Hurricanes coach Paige Yaroshuk-Tews expects commitment from every player. After all, winning more than 350 matches requires a team effort.
And through her years of experience, Yaroshuk-Tews saw right away that freshman Daevenia Achong would dominate the court from the start of her University of Miami career.
“She’s very much a team player,” Yaroshuk-Tews said. “She wants to see the team succeed. But she’s very much an individual in terms of her relentlessness and approaching this as her job every day.”
Achong’s passion on the court stems back to her days in Geleen, a small town in the Netherlands.
While just 3 years old, Achong went along with her brother, Gemayal, to his tennis practices and picked up the dropped balls.
“The trainers said it was possible that she could start training at that age,” her father, Jerry, said. “And so Daeve’s tennis practices started. Soon, they saw she was talented and eager to learn and train and slowly started to play and train more.”
Achong continued her tennis training, excelling on the court.
She competed in tournaments across Finland, Kenya, the Netherlands, South Africa, Spain and Sri Lanka. Achong secured multiple national tournament championships in her home country in both singles and doubles and won a Grade 4 singles championship in Kenya in 2016.
She peaked at No. 224 in the ITF Juniors rankings in January 2017 and several university and professional coaches wanted Achong to join their team.
But it was clear Achong wanted to receive an education while enhancing her game. So, she decided to attend the UM, which to her, was an easy choice.
“It’s all so good between the coaches, the intensity of the training, the environment,” she said. “It’s like all in one.”
Achong enrolled in January, and it became clear that she was ready to learn and get better in every practice.
“What I like the most about Daevenia is how mature she is and how she takes criticism,” junior Estela Perez-Somarriba said. “I think that’s very unique for a freshman and especially that she came in the spring.”
Achong recognizes Perez-Somarriba’s seniority and skill. The freshman was eager to enhance her knowledge from the second-ranked tennis sensation.

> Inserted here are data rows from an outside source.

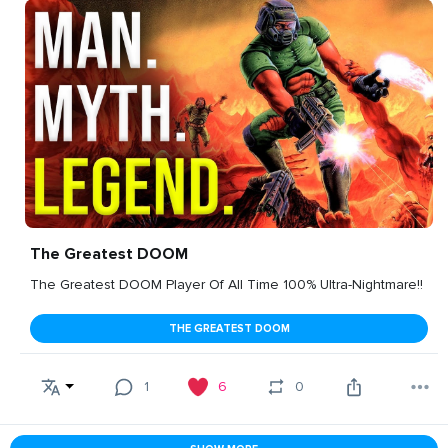
The Greatest DOOM
The Greatest DOOM Player Of All Time 100% Ultra-Nightmare!!
THE GREATEST DOOM
1
6
0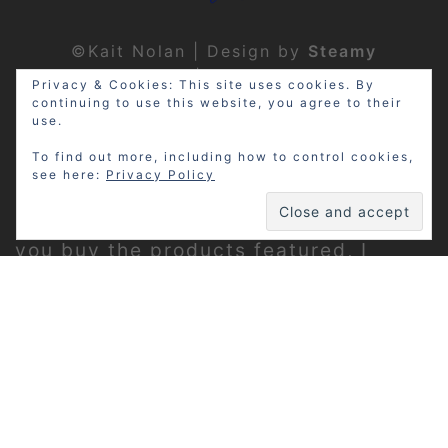
©Kait Nolan | Design by
Steamy
Designs
|
Privacy Policy
Privacy & Cookies: This site uses cookies. By
continuing to use this website, you agree to their
use.
To find out more, including how to control cookies,
see here:
Privacy Policy
Disclosure: My site may contain
affiliate links, which means that if
you buy the products featured, I
receive a small percentage of the
sale price at no extra expense to you.
Thanks for visiting!
Privacy Policy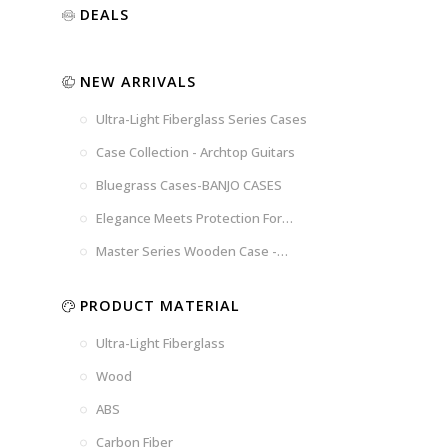
Luxury
Purple
Illusion
DEALS
Gold
Blue
Spanish
Black
Pink
Marble
NEW ARRIVALS
Chocolate
Blossom
Brown
Brown
Ultra-Light Fiberglass Series Cases
Woad
Black-
Blue
Blue
US
Tweed
Case Collection - Archtop Guitars
Dark
Space
Flag
Bluegrass Cases-BANJO CASES
Grey
Gray
Elegance Meets Protection For
Strings
Master Series Wooden Case -
CRW720
PRODUCT MATERIAL
Ultra-Light Fiberglass
Wood
ABS
Carbon Fiber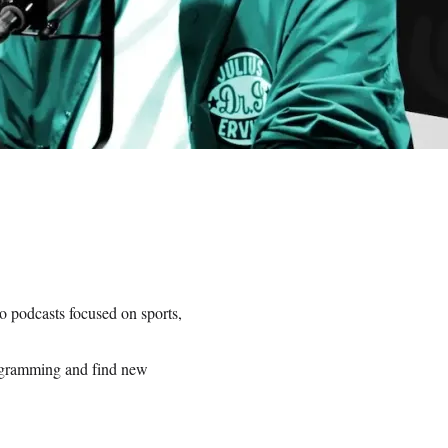
o podcasts focused on sports,
rogramming and find new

“She’s so consistent,” Achong said. “Every point, she’s tough. Her mentality is crazy.”
Achong’s attention to detail and hard work has paid dividends throughout her early collegiate career.
In just her first semester, Achong has been tabbed Atlantic Coast Conference Player of the Week twice and ACC Freshman of the Week three times.
“She’s been able to transition to college tennis so fast,” Yaroshuk-Tews said. “Being a spring admit and being able to gel and mix with these kids has really been able to catapult us.”
The play can be very different in the United States compared to the Netherlands, especially since Achong is a part of a team rather than constantly focusing on her individual play.
“I like the environment of a team,” Achong said. “You can support each other all the time in matches and training. I think that’s the key to a good result in a match.”
While Achong is a team player, Yaroshuk-Tews still describes her as a “free spirit.”
Every player on the team wears a visor during practices and games— Achong is the only exception. Instead, she wears a slick, black bandana across her forehead.
“I’m used to playing with a bandana,” Achong said. “It’s a habit. I’ve always played with a bandana since I was 12 years old.”
Though the individualistic spirit is there, Achong continues to focus on consistency and listening to her teammates on and off the court.
Achong finished the regular season with a 15-8 record in singles action and a 16-4 mark in doubles play. Achong and senior Daniella Roldan form the No. 20-ranked doubles pair in the country.
Although Yaroshuk-Tews recognizes Achong’s talent, she knows the Dutch phenom still has a lot of work left at UM.
“She has that X-Factor,” the 18th-year head coach said. “She has a ton of variety in her game, she’s able to transition in the court, and her movement is unbelievable. She kind of possesses everything you need in order to be good. With her, it’s going to be about putting everything all together.”
While the future is still undetermined, Achong’s father knows that she will be able to piece everything together.
“Daeve is very dedicated, eager and focused with hard work to reach her goals,” he said.
Achong and the 25th-ranked Hurricanes return to action April 18 when fifth-seeded Miami plays in the ACC Tournament.